Please reproduce every line of the material below word for word, leaving the pictures out of your answer.

[Stored data entries]
_ _ _ _ _

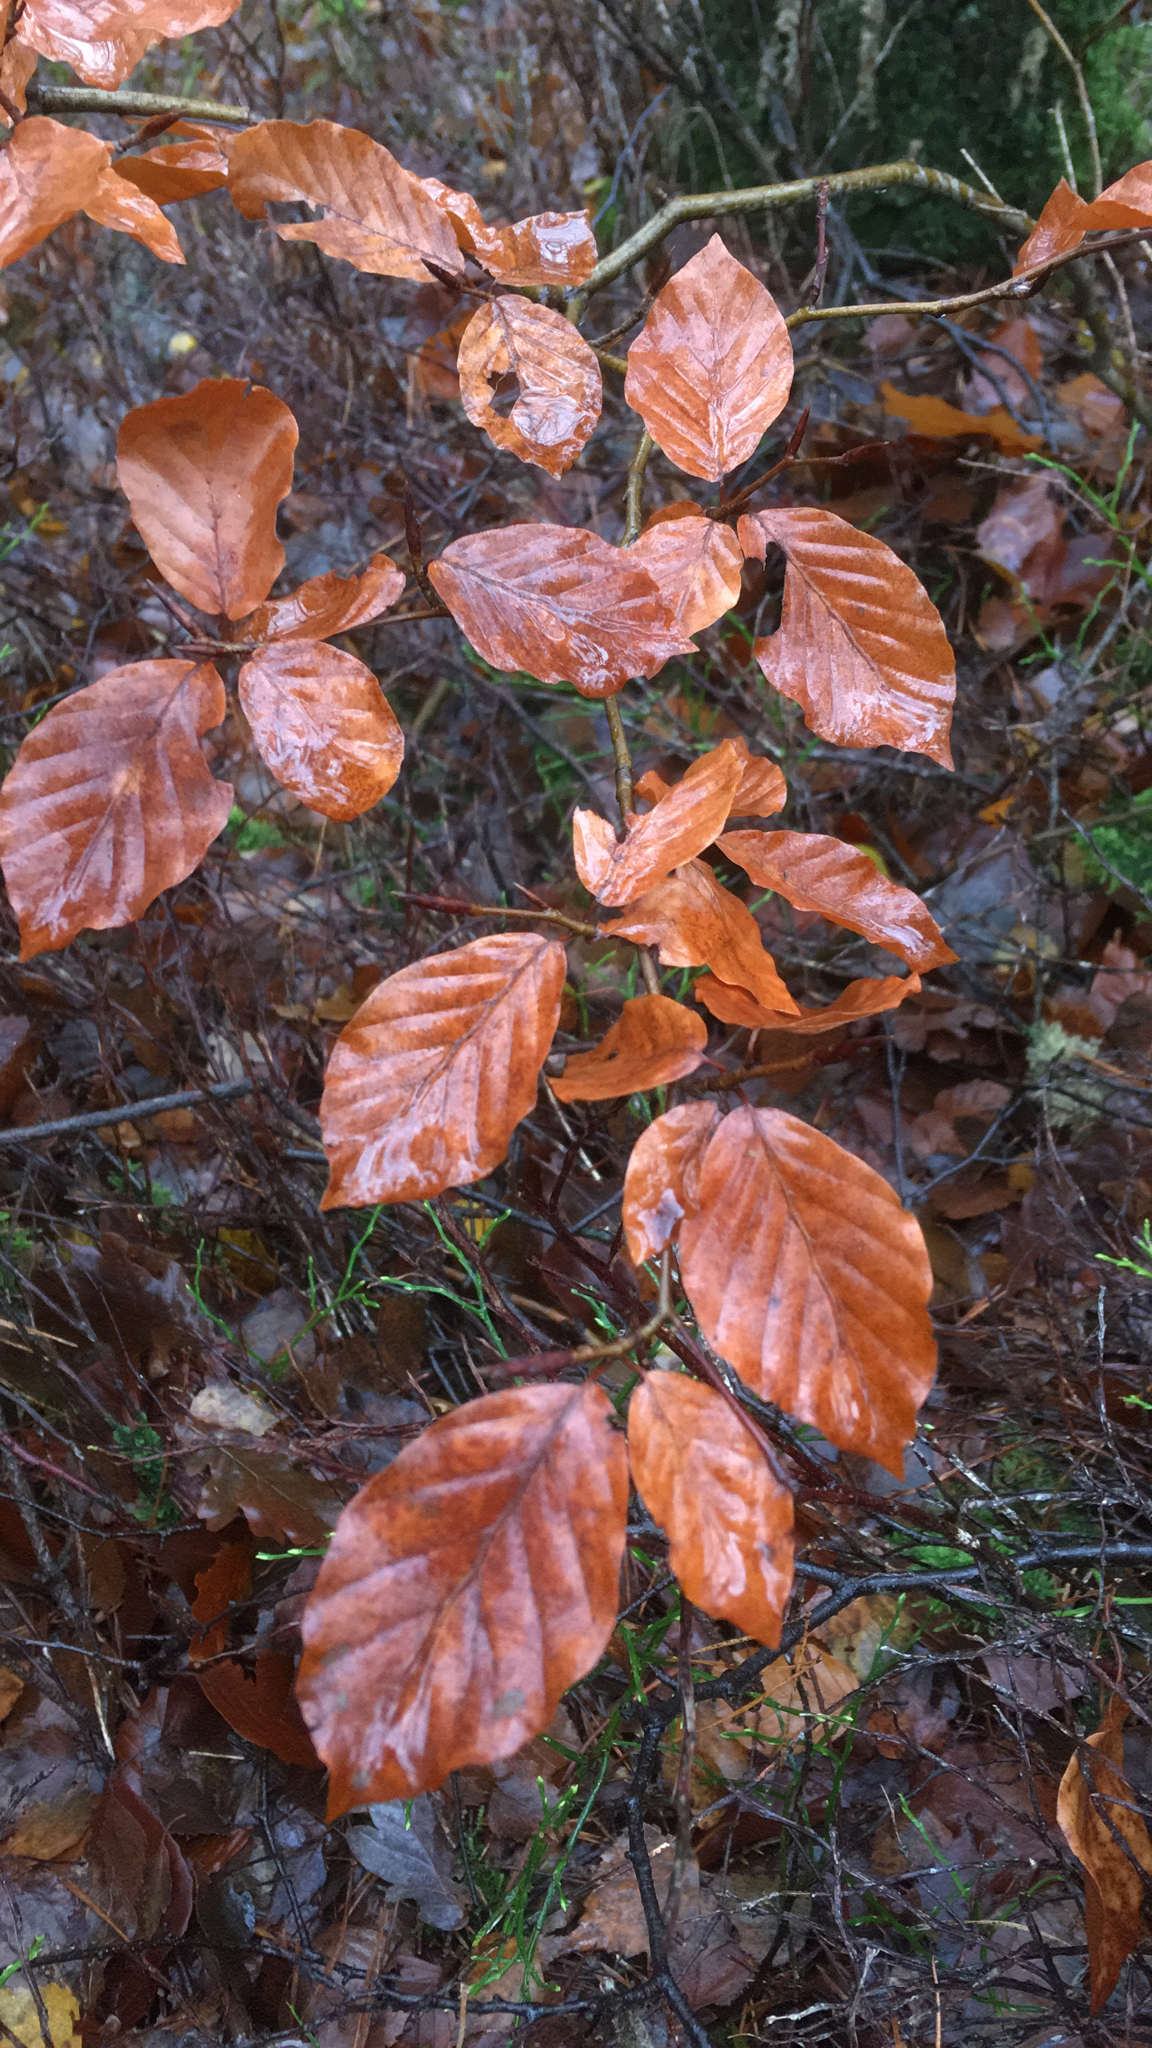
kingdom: Plantae
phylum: Tracheophyta
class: Magnoliopsida
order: Fagales
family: Fagaceae
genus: Fagus
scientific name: Fagus sylvatica
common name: Beech
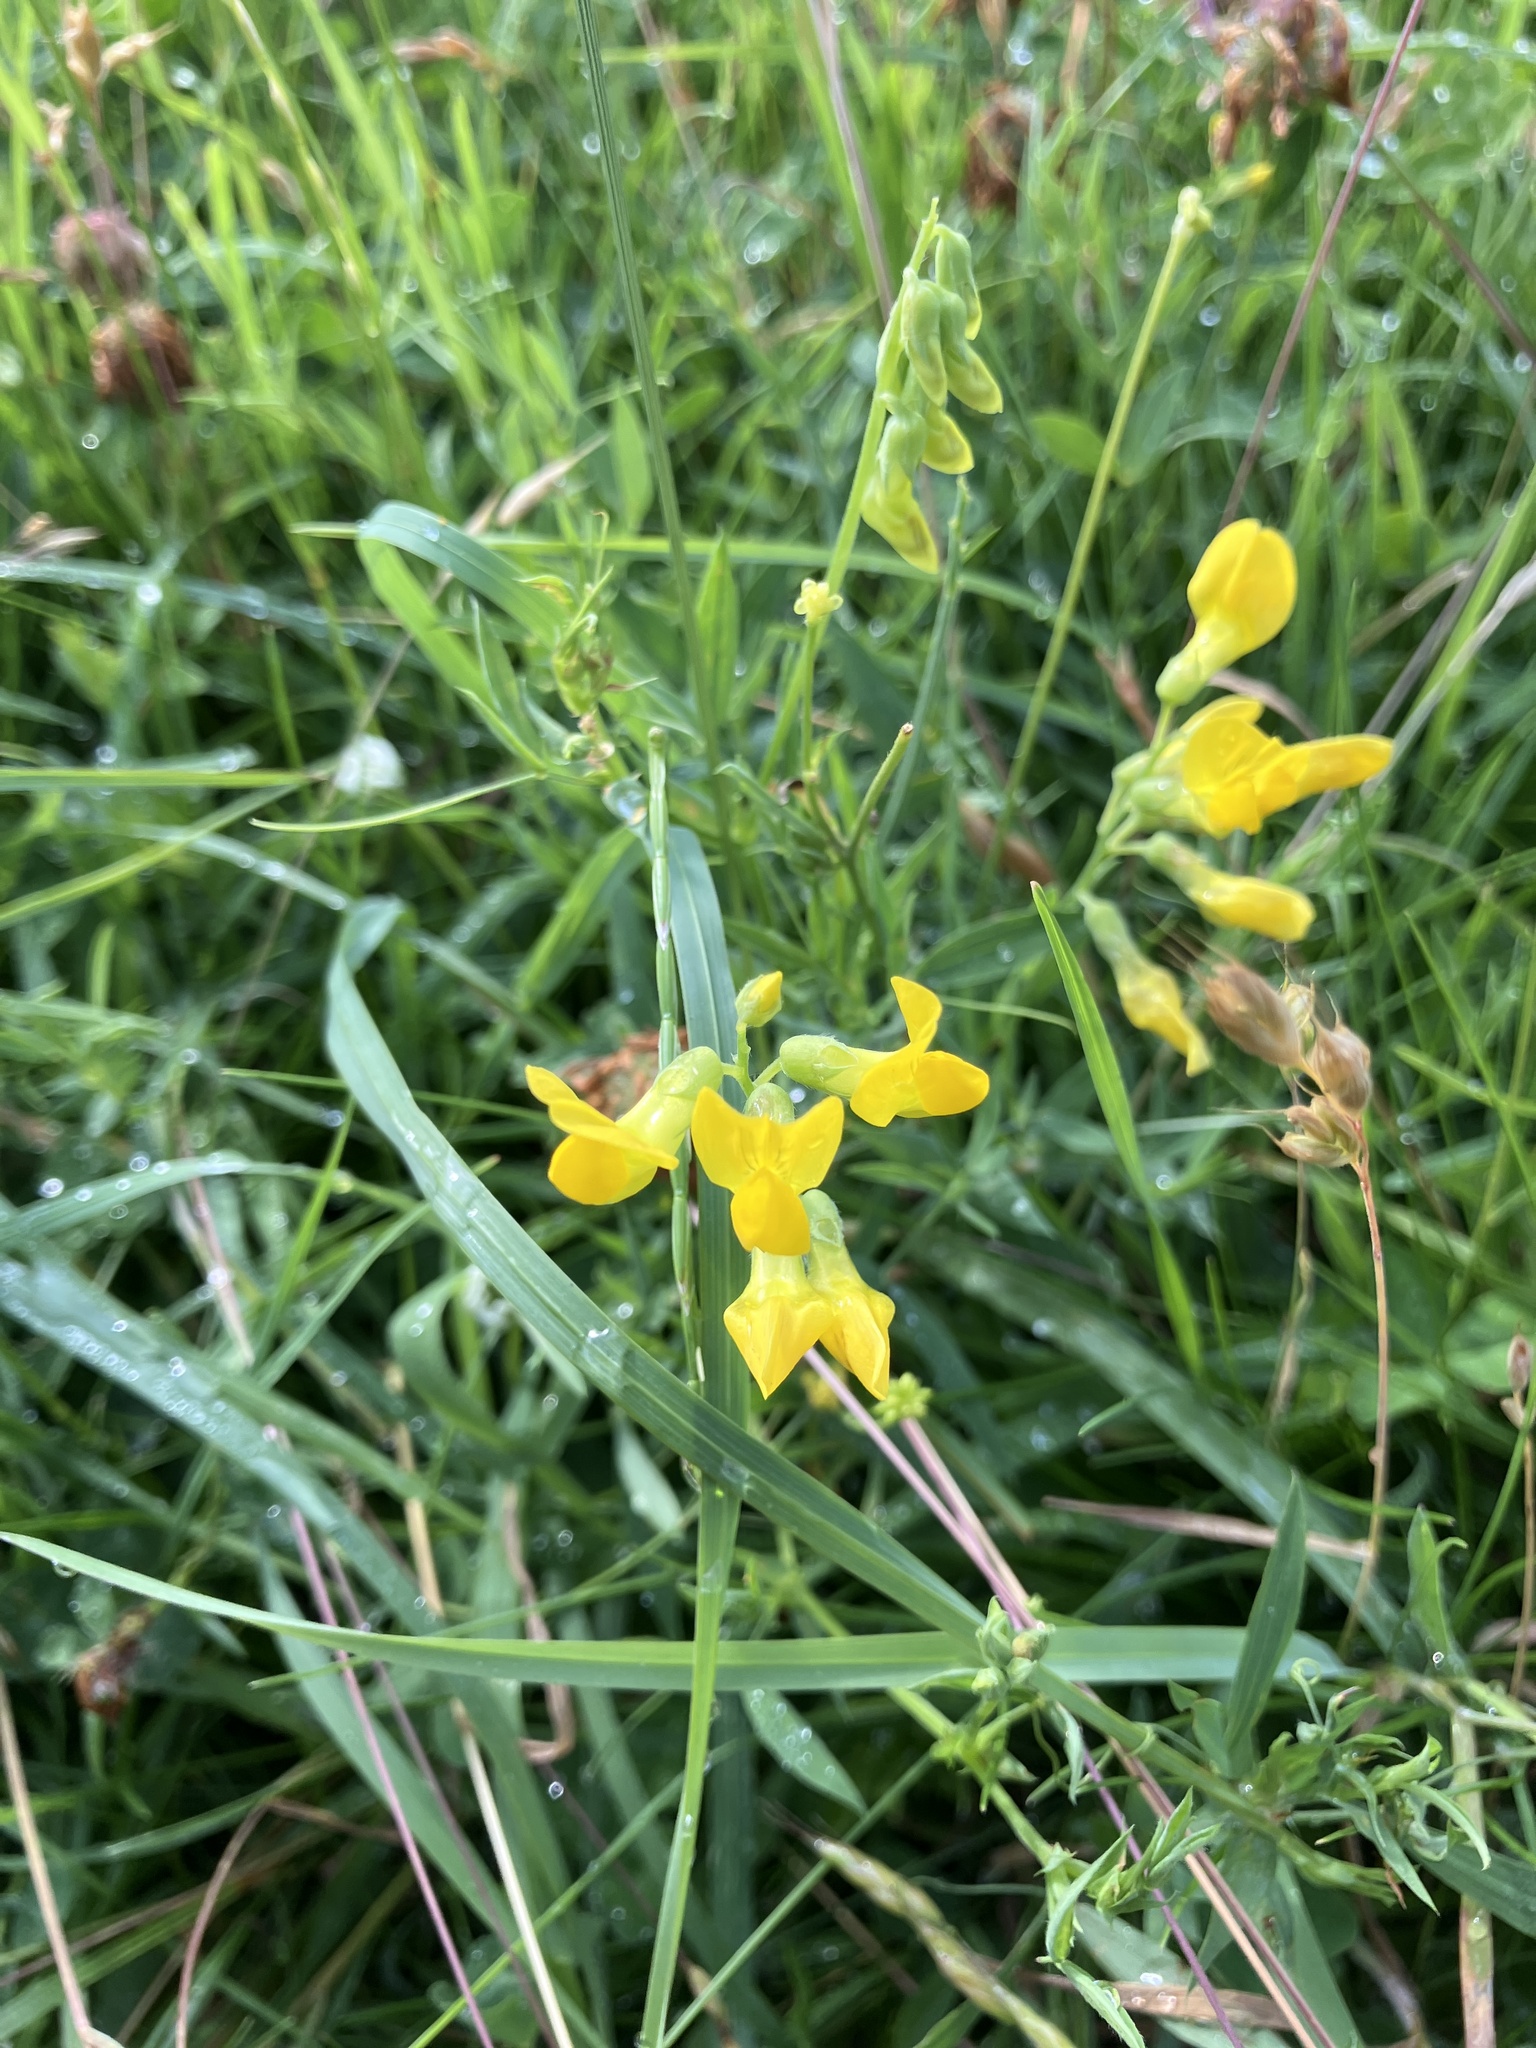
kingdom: Plantae
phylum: Tracheophyta
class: Magnoliopsida
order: Fabales
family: Fabaceae
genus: Lathyrus
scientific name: Lathyrus pratensis
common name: Meadow vetchling
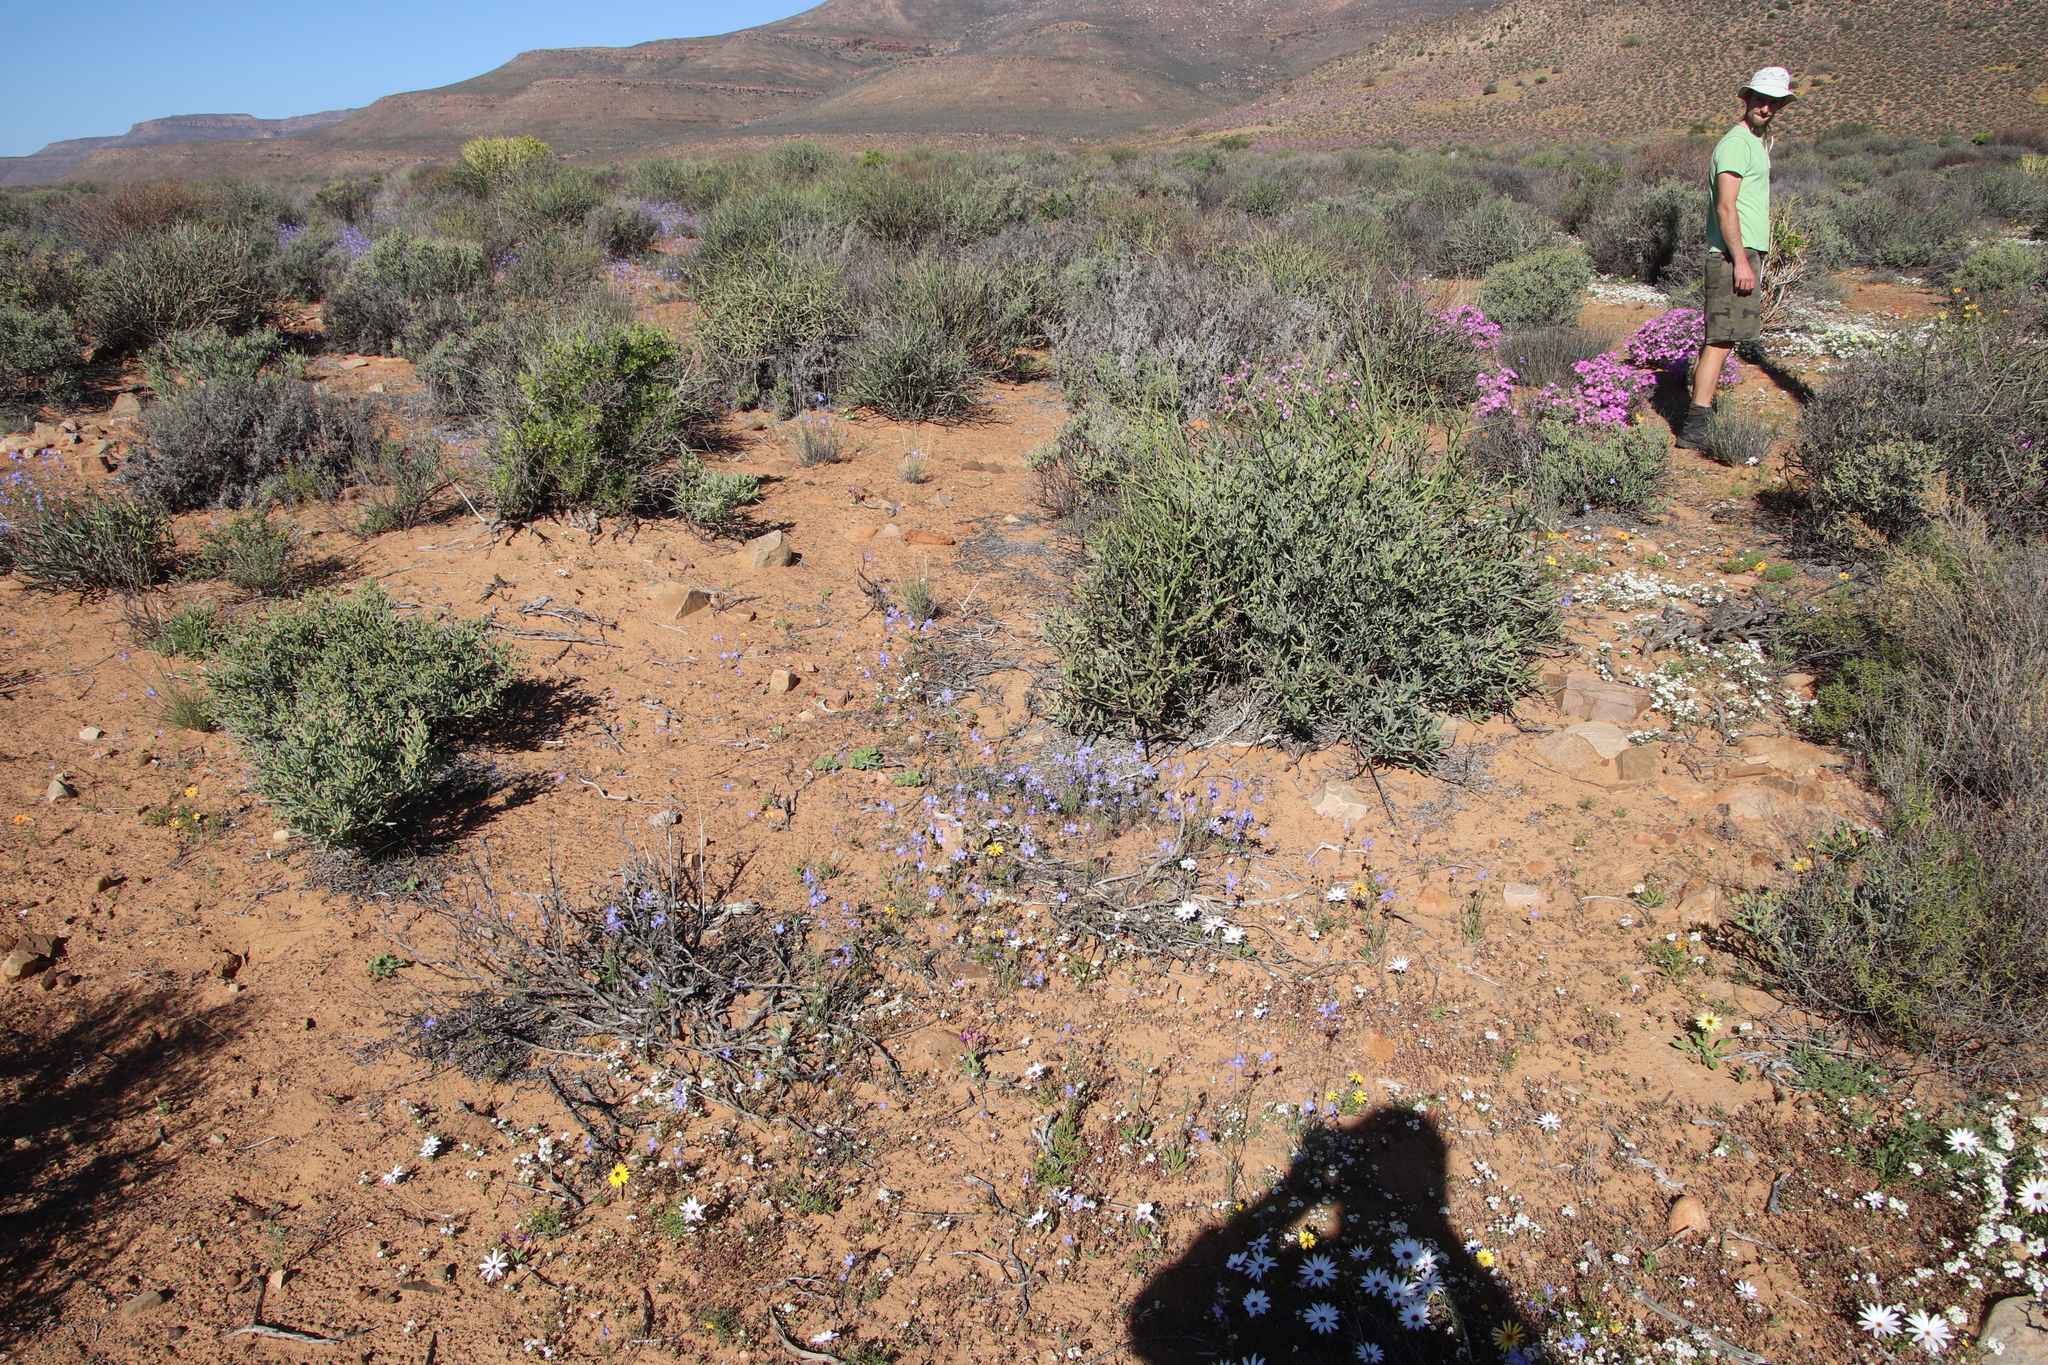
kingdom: Plantae
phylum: Tracheophyta
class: Magnoliopsida
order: Brassicales
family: Brassicaceae
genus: Heliophila
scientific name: Heliophila arenaria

_ _ _ _ _

__Written solution__:
kingdom: Plantae
phylum: Tracheophyta
class: Magnoliopsida
order: Fagales
family: Fagaceae
genus: Fagus
scientific name: Fagus sylvatica
common name: Beech
kingdom: Plantae
phylum: Tracheophyta
class: Magnoliopsida
order: Fabales
family: Fabaceae
genus: Lathyrus
scientific name: Lathyrus pratensis
common name: Meadow vetchling
kingdom: Plantae
phylum: Tracheophyta
class: Magnoliopsida
order: Brassicales
family: Brassicaceae
genus: Heliophila
scientific name: Heliophila arenaria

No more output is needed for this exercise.